Extracted data entries
__________________________________________________

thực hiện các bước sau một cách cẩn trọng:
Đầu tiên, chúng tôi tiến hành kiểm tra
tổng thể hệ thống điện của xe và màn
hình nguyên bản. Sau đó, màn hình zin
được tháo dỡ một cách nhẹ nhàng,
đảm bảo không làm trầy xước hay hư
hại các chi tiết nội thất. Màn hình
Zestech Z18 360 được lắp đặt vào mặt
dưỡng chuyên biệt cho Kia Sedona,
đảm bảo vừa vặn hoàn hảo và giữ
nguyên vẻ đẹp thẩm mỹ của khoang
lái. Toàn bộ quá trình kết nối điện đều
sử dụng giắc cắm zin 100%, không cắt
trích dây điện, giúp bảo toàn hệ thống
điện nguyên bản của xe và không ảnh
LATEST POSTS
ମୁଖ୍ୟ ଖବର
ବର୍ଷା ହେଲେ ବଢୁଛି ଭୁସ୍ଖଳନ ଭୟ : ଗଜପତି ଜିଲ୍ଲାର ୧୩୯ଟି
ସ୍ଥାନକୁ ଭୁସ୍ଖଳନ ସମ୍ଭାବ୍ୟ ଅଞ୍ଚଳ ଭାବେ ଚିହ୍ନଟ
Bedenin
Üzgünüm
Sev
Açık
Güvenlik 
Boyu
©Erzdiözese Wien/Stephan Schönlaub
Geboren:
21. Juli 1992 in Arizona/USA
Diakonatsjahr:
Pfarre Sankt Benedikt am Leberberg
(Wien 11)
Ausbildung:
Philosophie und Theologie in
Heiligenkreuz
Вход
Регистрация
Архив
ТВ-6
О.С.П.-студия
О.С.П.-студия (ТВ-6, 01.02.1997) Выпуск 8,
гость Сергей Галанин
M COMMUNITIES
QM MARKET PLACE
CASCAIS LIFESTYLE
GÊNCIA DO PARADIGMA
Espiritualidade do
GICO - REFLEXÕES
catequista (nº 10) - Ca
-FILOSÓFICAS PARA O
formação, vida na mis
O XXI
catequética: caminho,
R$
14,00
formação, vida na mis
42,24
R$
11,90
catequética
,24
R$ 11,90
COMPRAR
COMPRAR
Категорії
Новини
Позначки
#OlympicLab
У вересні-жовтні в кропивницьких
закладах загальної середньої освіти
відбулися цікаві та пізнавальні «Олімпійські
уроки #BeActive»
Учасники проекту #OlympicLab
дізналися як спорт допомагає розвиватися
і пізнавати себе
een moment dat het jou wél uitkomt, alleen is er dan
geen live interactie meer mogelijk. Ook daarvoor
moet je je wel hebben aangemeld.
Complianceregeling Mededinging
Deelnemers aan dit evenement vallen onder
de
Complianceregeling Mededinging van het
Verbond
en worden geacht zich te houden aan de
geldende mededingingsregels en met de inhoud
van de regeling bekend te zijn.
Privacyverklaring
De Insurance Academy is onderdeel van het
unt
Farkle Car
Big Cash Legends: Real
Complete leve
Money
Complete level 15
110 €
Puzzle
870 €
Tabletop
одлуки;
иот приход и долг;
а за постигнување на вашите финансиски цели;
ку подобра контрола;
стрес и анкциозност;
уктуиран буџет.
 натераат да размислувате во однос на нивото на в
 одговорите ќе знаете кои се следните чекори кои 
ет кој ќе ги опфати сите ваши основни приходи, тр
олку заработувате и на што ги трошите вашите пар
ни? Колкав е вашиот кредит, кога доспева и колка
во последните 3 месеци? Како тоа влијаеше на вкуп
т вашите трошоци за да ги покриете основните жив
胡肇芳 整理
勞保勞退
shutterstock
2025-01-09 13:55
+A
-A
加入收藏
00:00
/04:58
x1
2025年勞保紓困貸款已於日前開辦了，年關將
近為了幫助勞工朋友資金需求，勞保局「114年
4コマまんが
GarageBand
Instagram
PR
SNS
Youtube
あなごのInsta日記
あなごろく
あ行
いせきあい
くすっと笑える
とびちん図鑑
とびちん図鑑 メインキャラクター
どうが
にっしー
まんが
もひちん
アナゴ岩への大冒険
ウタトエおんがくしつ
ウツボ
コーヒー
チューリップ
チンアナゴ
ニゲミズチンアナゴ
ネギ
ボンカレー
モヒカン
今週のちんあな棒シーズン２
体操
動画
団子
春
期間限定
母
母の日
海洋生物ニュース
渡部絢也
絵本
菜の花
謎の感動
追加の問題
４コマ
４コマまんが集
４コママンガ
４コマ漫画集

__________________________________________________

• **What you should do**
Copy everything from the start of the records down to the line containing "sử dụng giắc cắm zin 100%, không cắt", substituting "Kia Carnival" for "Kia Sedona" and leaving all else unchanged.

• **Answer to this exercise**
thực hiện các bước sau một cách cẩn trọng:
Đầu tiên, chúng tôi tiến hành kiểm tra
tổng thể hệ thống điện của xe và màn
hình nguyên bản. Sau đó, màn hình zin
được tháo dỡ một cách nhẹ nhàng,
đảm bảo không làm trầy xước hay hư
hại các chi tiết nội thất. Màn hình
Zestech Z18 360 được lắp đặt vào mặt
dưỡng chuyên biệt cho Kia Carnival,
đảm bảo vừa vặn hoàn hảo và giữ
nguyên vẻ đẹp thẩm mỹ của khoang
lái. Toàn bộ quá trình kết nối điện đều
sử dụng giắc cắm zin 100%, không cắt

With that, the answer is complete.